Lifestyle blogger said to have inspired Devil Wears Prada character uses unpaid student interns | Life and style

She is said to have inspired a character in The Devil Wears Prada and was Anna Wintour’s personal assistant. So Plum Sykes knows a thing or two about the challenging and often unglamorous life of being an intern in the fashion industry.
But it appears that this recognition does not include paying its own interns a fair wage. Or actually any fee.
Vogue editor Sykes started her own Substack, which has more than 20,000 followers; some of them pay £65 for their thoughts. To help him run his new business, the Cotswolds-based author hires students who help him out for free. He came under criticism for not paying them anything for their work.
The blog features personal messages, such as posts ranking her favorite house guests by how much they spent on a gift when they came to her house.
Sykes not only pays the students who help with this venture, but also buys them lavish gifts. Sykes recently boasted that one of them bought Hermès gloves. retail £500 and £1,000.
Pandora Sykes (no relation), a former editor of magazines and newspapers, commented in an online blog post about unpaid interns: “I remember the days when I only worked for expenses. In 2026, there is nowhere – EVERY – not to pay contributors no matter how they contribute.”
Plum is related to a baronet and her family a sprawling ancestral estate He admitted he wasn’t currently paying student workers in Yorkshire but “hopefully that could change”.
His great-grandfather was Mark Sykes, who drafted the Sykes-Picot agreement in 1916, which set out an agreement between France and Britain on how Arab lands in the Middle East would be divided. married to businessman Toby RowlandMultimillionaire son of famous businessman Tiny Rowland.
Sykes is said to be the inspiration behind Emily Blunt’s stylish and aloof character in Devil Wears Prada; The book on which the film is based was written by one of Wintour’s other former assistants.
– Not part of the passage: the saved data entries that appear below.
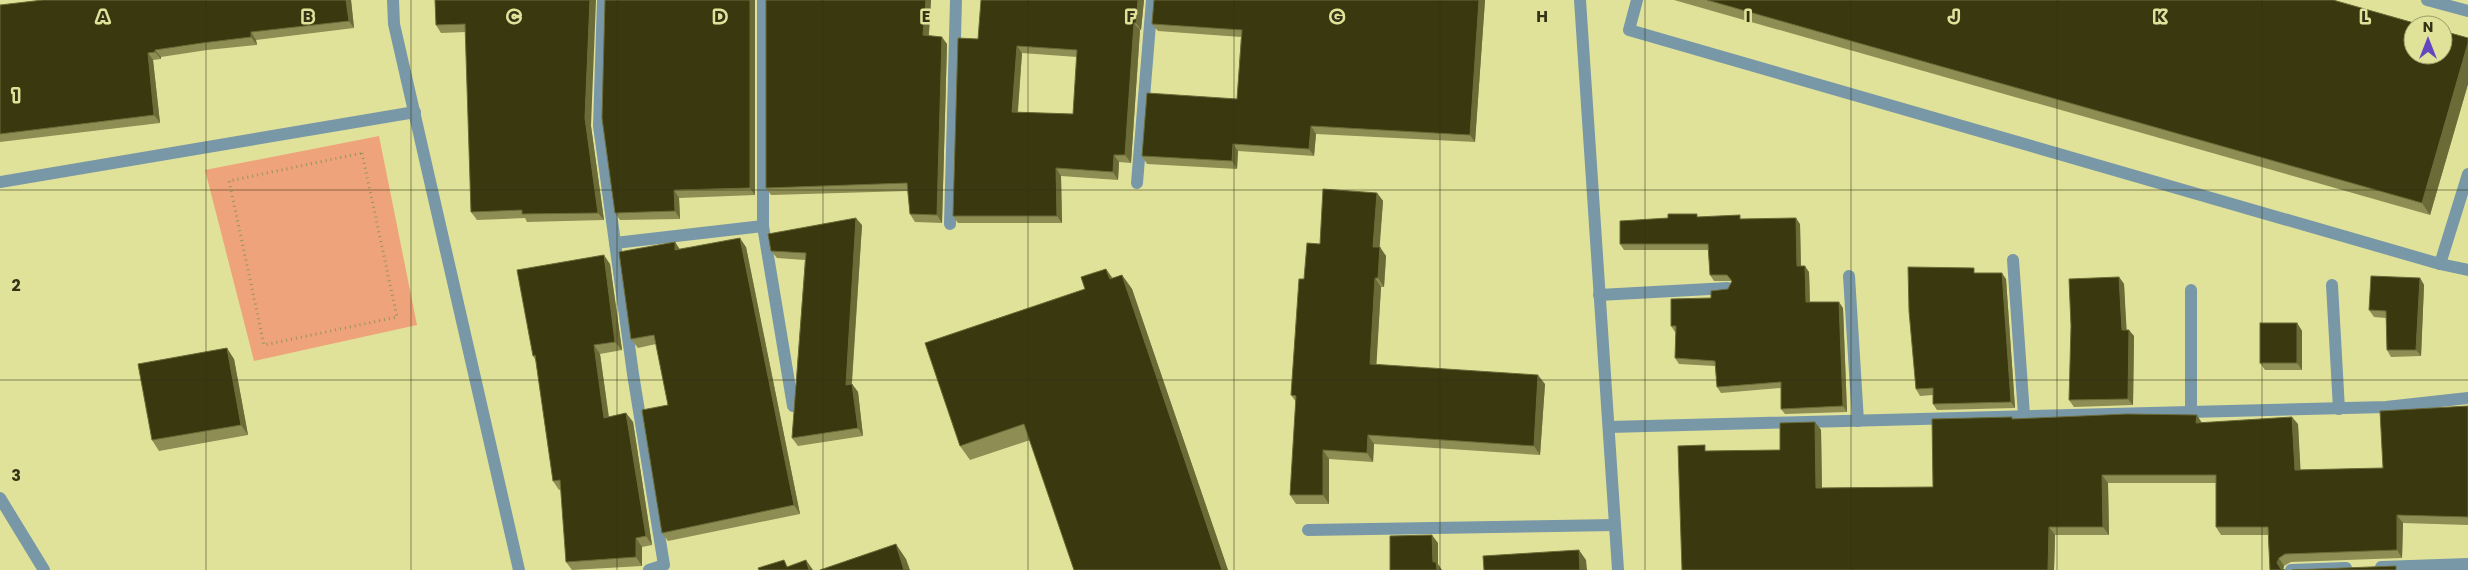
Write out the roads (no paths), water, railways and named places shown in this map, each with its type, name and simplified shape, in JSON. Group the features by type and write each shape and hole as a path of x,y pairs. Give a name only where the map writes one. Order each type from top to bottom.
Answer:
{"street":[{"path":"394,0 394,24 519,570"},
{"path":"603,0 599,126 633,374 664,565 649,570"},
{"path":"763,0 763,226 793,406"},
{"path":"950,224 956,0"},
{"path":"1137,183 1152,0"},
{"path":"1580,0 1618,570"},
{"path":"1637,0 1629,30 2440,264 2468,270"},
{"path":"2427,0 2468,11"},
{"path":"0,182 414,112"},
{"path":"2440,264 2468,174"},
{"path":"615,243 763,226"},
{"path":"2013,260 2024,415"},
{"path":"1850,276 1858,421"},
{"path":"2332,285 2338,409"},
{"path":"1599,295 1728,288"},
{"path":"2191,290 2191,413"},
{"path":"1609,427 2024,415 2338,409 2386,407 2468,398"},
{"path":"0,498 44,570"},
{"path":"1308,530 1615,525"},
{"path":"2291,570 2468,564"}]}
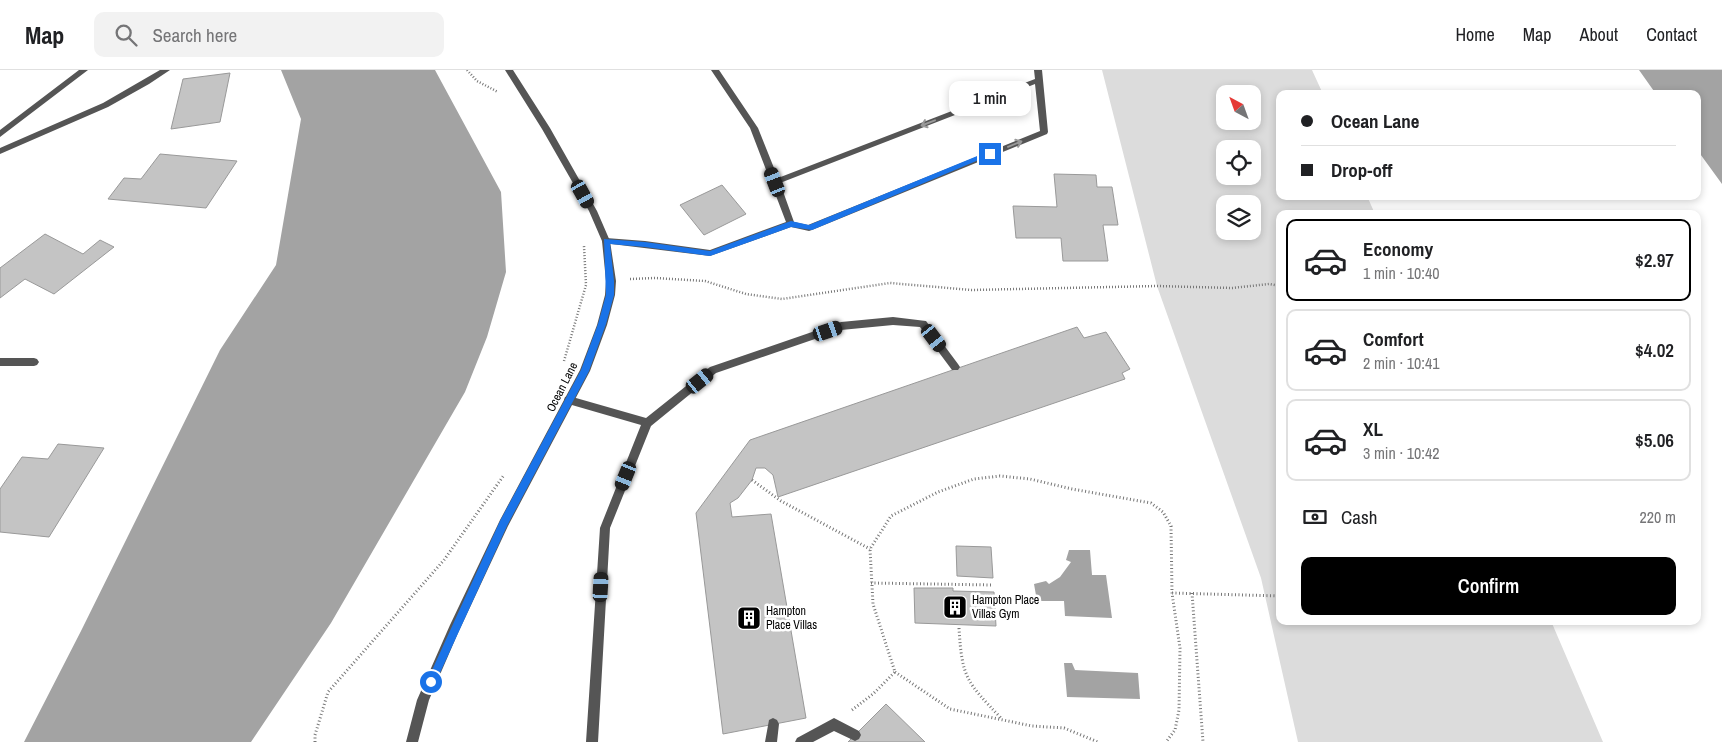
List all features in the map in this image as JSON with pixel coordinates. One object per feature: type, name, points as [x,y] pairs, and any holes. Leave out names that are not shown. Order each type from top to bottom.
[{"type":"street","points":[[0,134],[84,70]]},
{"type":"street","points":[[0,151],[96,111],[140,87],[166,70]]},
{"type":"street","name":"Ocean Lane","points":[[412,742],[423,700],[454,628],[504,524],[585,371],[610,295],[611,281],[606,241],[593,211],[546,128],[509,70]]},
{"type":"street","points":[[714,70],[754,128],[791,224]]},
{"type":"street","points":[[606,241],[710,253],[791,224],[809,228],[1044,132],[1038,70]]},
{"type":"street","points":[[775,182],[1039,80]]},
{"type":"street","points":[[592,742],[605,528],[647,423],[713,370],[841,326],[892,321],[923,324],[955,367]]},
{"type":"street","points":[[0,362],[34,362]]},
{"type":"street","points":[[569,400],[647,423]]},
{"type":"street","points":[[771,742],[773,724]]},
{"type":"street","points":[[802,742],[834,724],[855,735]]},
{"type":"path","points":[[468,70],[477,81],[499,92],[503,99]]},
{"type":"path","points":[[562,369],[586,285],[584,245]]},
{"type":"path","points":[[585,278],[611,281],[656,278],[705,281],[746,294],[782,299],[890,284],[972,290],[1157,286],[1232,288],[1269,284],[1276,285]]},
{"type":"path","points":[[315,742],[315,736],[328,692],[444,560],[504,474]]},
{"type":"path","points":[[1098,742],[1064,728],[1032,726],[950,708],[895,672],[873,604],[870,549],[891,516],[938,492],[974,479],[1000,476],[1030,479],[1072,489],[1151,502],[1162,512],[1171,526],[1172,593],[1180,648],[1179,710],[1175,730],[1166,742]]},
{"type":"path","points":[[752,480],[789,505],[870,549]]},
{"type":"path","points":[[871,583],[992,585]]},
{"type":"path","points":[[1172,593],[1276,596]]},
{"type":"path","points":[[1192,594],[1203,742]]},
{"type":"path","points":[[959,628],[960,651],[964,673],[982,699],[1002,718]]},
{"type":"path","points":[[834,724],[873,694],[895,672]]},
{"type":"shaded area","points":[[281,70],[435,70],[501,192],[506,272],[487,337],[465,392],[331,623],[251,742],[24,742],[220,350],[276,265],[301,119]]},
{"type":"shaded area","points":[[1102,70],[1312,70],[1321,90],[1276,90],[1276,200],[1369,200],[1373,210],[1276,210],[1276,625],[1553,625],[1603,742],[1298,742],[1261,578],[1157,286]]},
{"type":"shaded area","points":[[1639,70],[1722,70],[1722,184],[1701,155],[1701,90],[1653,90]]},
{"type":"shaded area","points":[[1069,550],[1090,550],[1092,575],[1106,575],[1112,618],[1065,616],[1064,601],[1037,601],[1034,584],[1046,581],[1049,584],[1060,577],[1071,562],[1066,560]]},
{"type":"shaded area","points":[[1064,663],[1072,663],[1075,670],[1138,673],[1140,699],[1067,697]]},
{"type":"building","points":[[230,73],[220,122],[171,129],[183,79]]},
{"type":"building","points":[[160,154],[237,161],[206,208],[108,199],[124,178],[141,179]]},
{"type":"building","points":[[1054,174],[1096,175],[1097,187],[1112,187],[1118,225],[1103,225],[1108,261],[1063,261],[1061,238],[1016,238],[1013,206],[1057,207]]},
{"type":"building","points":[[722,185],[746,214],[704,235],[680,205]]},
{"type":"building","points":[[45,234],[83,254],[100,240],[114,247],[54,294],[25,279],[0,298],[0,268]]},
{"type":"building","name":"Hampton Place Villas","points":[[1077,327],[1084,338],[1106,332],[1130,369],[1122,373],[1125,379],[778,497],[773,475],[765,468],[756,468],[752,480],[738,498],[730,503],[732,517],[771,514],[806,718],[723,734],[696,513],[750,440]]},
{"type":"building","points":[[58,444],[104,448],[49,537],[0,532],[0,489],[22,457],[48,459]]},
{"type":"building","points":[[956,546],[991,547],[993,578],[957,576]]},
{"type":"building","name":"Hampton Place Villas Gym","points":[[914,588],[953,588],[953,591],[994,592],[996,626],[915,623]]},
{"type":"building","points":[[886,704],[925,742],[848,742]]},
{"type":"place","name":"Hampton Place Villas Gym","points":[[955,607]]},
{"type":"place","name":"Hampton Place Villas","points":[[749,618]]},
{"type":"route","points":[[431,682],[454,628],[504,524],[585,371],[610,295],[611,281],[606,241],[710,253],[791,224],[809,228],[990,154]]}]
Sykes said his current group of young people have done a variety of tasks for him, including a neuroscience student in Paris who provided him with a photographer and helped with analytics, and a creative writing student who Sykes wrote on his social media “worked tirelessly for a year.” Another intern, studying at King’s College London, helped her come up with stories and ideas, and a St Andrews student edited her writing and wrote her captions “in a very soft voice”.
He said one intern looked like Cindy Crawford, wearing a “light pink Sporty Rich cricket sweater with a tortoiseshell headband,” while the other had “miles of golden curls” and “beautiful clothes.”
Labor law guidelines State that it is an unpaid internship It is only legal if the work is a mandatory requirement for a student as part of their course, is for a charity, or if the work only involves monitoring workers and does not perform any work-related duties. Sykes says his interns fall into this category.
If an intern is doing productive work rather than shadowing, they are legally entitled to the national minimum wage. Previous governments have told industries including fashion and media to stop using unpaid interns, saying those who do so may be acting illegally.
Sykes’ employer, Condé Nast, was previously forced to pay $5.8 million to former interns in a class-action lawsuit accusing the magazine company of underpaying its employees. In some cases, interns earned a dollar an hour.
In a recent post, she bemoaned the lack of unpaid internships at the media company, writing: “There are no official internships at Condé Nast. Interns are no longer allowed. Something to do with HR or H&S or similar bureaucracy.”
Sophie Sajnani, who runs a university consultancy and works with young people, said: “These laws exist for a reason: Workers know what their value is, they can negotiate fairly, and they are protected against discrimination. Condé Nast shut down its internship program when it had to face the cost of unpaid labor. Ten years later, the same pattern is emerging again, not within institutions but through individuals with enough power to replicate it.”
Commenting on the criticism, Sykes said: “These are people with work experience who, for example, follow me on fashion appointments, do a few hours of additional work experience. This allows them to gain experience, earn credit for their courses and help them in their future careers.”
“There’s a big legal difference between work experience and a formal, paid internship, which this isn’t. It’s a very casual situation. They’ve sometimes done occasional unscheduled tasks for me, but there are no set hours and any tasks they do are entirely voluntary.”
Carl Cullinane, director of research and policy at the Sutton Trust, said: “Internships are an increasingly critical route to top jobs and it is shocking that many employers today still pay interns below minimum wage, or worse, no wage at all.”
TUC general secretary Paul Nowak added: “Unpaid apprenticeships, trials and shadow training are rampant. And the losers are working-class young people.
“If young people continue to be pressured to work for free, legislation change will be needed to make it clear that working for free is illegal.”
Sykes added: “When I posted my advert I received a flood of applications from university leavers. This is a reflection of how difficult the media job market is at the moment.”
“They were often already working part-time jobs and still wanted unpaid work experience. Even though I knew it was the only way to get through to the media, I had to tell them that I was only considering people who were still students and could ‘earn’ credit towards their degree in exchange for the work experience I could give them.”
“I turned away a lot of people. I told them that if they left college, I wouldn’t stop them from getting paid work and that should be their main focus.”